▶ Instruction
Say the data back exactly as it is written below.

··········

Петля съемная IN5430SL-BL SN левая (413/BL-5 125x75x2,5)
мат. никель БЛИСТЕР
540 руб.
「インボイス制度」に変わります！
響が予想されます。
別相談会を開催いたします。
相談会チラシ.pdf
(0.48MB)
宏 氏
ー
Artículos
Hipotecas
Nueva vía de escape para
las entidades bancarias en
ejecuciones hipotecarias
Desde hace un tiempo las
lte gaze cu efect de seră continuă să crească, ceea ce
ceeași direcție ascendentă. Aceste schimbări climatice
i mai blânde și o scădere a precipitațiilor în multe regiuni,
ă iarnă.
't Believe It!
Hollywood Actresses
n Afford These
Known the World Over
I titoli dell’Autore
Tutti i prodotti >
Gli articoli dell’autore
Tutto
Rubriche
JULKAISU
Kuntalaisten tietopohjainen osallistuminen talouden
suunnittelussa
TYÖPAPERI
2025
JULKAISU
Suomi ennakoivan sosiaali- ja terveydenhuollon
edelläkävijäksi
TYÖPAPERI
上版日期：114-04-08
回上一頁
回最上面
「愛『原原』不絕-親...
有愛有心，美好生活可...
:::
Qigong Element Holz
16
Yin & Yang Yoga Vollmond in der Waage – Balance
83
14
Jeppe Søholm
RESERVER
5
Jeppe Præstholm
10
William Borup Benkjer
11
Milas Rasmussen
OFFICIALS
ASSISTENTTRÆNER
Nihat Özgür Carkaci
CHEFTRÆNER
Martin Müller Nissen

··········

▶ Solved problem
Петля съемная IN5430SL-BL SN левая (413/BL-5 125x75x2,5)
мат. никель БЛИСТЕР
540 руб.
「インボイス制度」に変わります！
響が予想されます。
別相談会を開催いたします。
相談会チラシ.pdf
(0.48MB)
宏 氏
ー
Artículos
Hipotecas
Nueva vía de escape para
las entidades bancarias en
ejecuciones hipotecarias
Desde hace un tiempo las
lte gaze cu efect de seră continuă să crească, ceea ce
ceeași direcție ascendentă. Aceste schimbări climatice
i mai blânde și o scădere a precipitațiilor în multe regiuni,
ă iarnă.
't Believe It!
Hollywood Actresses
n Afford These
Known the World Over
I titoli dell’Autore
Tutti i prodotti >
Gli articoli dell’autore
Tutto
Rubriche
JULKAISU
Kuntalaisten tietopohjainen osallistuminen talouden
suunnittelussa
TYÖPAPERI
2025
JULKAISU
Suomi ennakoivan sosiaali- ja terveydenhuollon
edelläkävijäksi
TYÖPAPERI
上版日期：114-04-08
回上一頁
回最上面
「愛『原原』不絕-親...
有愛有心，美好生活可...
:::
Qigong Element Holz
16
Yin & Yang Yoga Vollmond in der Waage – Balance
83
14
Jeppe Søholm
RESERVER
5
Jeppe Præstholm
10
William Borup Benkjer
11
Milas Rasmussen
OFFICIALS
ASSISTENTTRÆNER
Nihat Özgür Carkaci
CHEFTRÆNER
Martin Müller Nissen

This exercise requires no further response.